Use Apple Intelligence Models in Shortcuts
Shortcuts on OS 26 got a big new feature with the ability to use Apple Intelligence models directly. I’ve already had a taste of this by using OpenAI API calls in Shortcuts to add LLM capabilities. You can see how I’m using AI in the Weekly Thing for some examples. Accessing LLM capabilities from Shortcuts is a very powerful capability for various automations. I love how easy this now is with Apple Intelligence.
To compare, this is how I did it with direct calls to the OpenAI API.

There is a lot of fussy stuff to do to get keys, pass dictionaries around, get the specific values, etc. And actually this is hiding the hardest of it all. If you expand that Get Contents of URL action you’ll see this.

No way anyone without programming background is going to do this successfully. On top of it, my method for doing this is really brittle and prone to errors. I’m not catching all the possible API responses and if there is a problem it will just bail.

_Instructions for the task_: Reproduce the Apple Intelligence in Shortcuts text word for word from "To compare, this" to "you’ll see this.".

_Input data_:
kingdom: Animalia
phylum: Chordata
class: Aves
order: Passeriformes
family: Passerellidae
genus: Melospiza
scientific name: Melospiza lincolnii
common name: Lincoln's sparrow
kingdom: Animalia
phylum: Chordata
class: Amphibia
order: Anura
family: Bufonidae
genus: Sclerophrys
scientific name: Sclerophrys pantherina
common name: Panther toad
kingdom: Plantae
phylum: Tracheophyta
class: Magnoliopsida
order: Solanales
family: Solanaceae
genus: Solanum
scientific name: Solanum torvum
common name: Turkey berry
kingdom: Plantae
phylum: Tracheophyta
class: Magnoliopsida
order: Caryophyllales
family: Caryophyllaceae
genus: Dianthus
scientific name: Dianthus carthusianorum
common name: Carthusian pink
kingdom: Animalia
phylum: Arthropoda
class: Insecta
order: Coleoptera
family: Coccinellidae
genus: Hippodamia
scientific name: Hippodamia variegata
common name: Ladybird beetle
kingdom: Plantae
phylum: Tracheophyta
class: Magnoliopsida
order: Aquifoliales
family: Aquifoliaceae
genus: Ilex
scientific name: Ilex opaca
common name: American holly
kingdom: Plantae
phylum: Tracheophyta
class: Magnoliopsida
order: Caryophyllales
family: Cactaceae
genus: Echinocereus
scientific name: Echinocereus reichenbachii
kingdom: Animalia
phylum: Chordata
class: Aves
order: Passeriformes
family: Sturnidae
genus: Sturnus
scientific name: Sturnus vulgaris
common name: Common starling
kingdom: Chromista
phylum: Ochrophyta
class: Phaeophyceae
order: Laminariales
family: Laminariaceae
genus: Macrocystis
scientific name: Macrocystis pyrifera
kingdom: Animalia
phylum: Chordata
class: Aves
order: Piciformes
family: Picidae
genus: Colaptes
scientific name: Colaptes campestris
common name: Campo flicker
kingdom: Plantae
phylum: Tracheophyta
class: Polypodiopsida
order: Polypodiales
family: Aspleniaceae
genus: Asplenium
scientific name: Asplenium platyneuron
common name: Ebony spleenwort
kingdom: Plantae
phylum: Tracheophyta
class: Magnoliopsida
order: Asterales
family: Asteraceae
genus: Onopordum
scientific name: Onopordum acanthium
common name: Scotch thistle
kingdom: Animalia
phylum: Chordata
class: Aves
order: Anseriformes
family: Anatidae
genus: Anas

_Answer box_:
To compare, this is how I did it with direct calls to the OpenAI API.

There is a lot of fussy stuff to do to get keys, pass dictionaries around, get the specific values, etc. And actually this is hiding the hardest of it all. If you expand that Get Contents of URL action you’ll see this.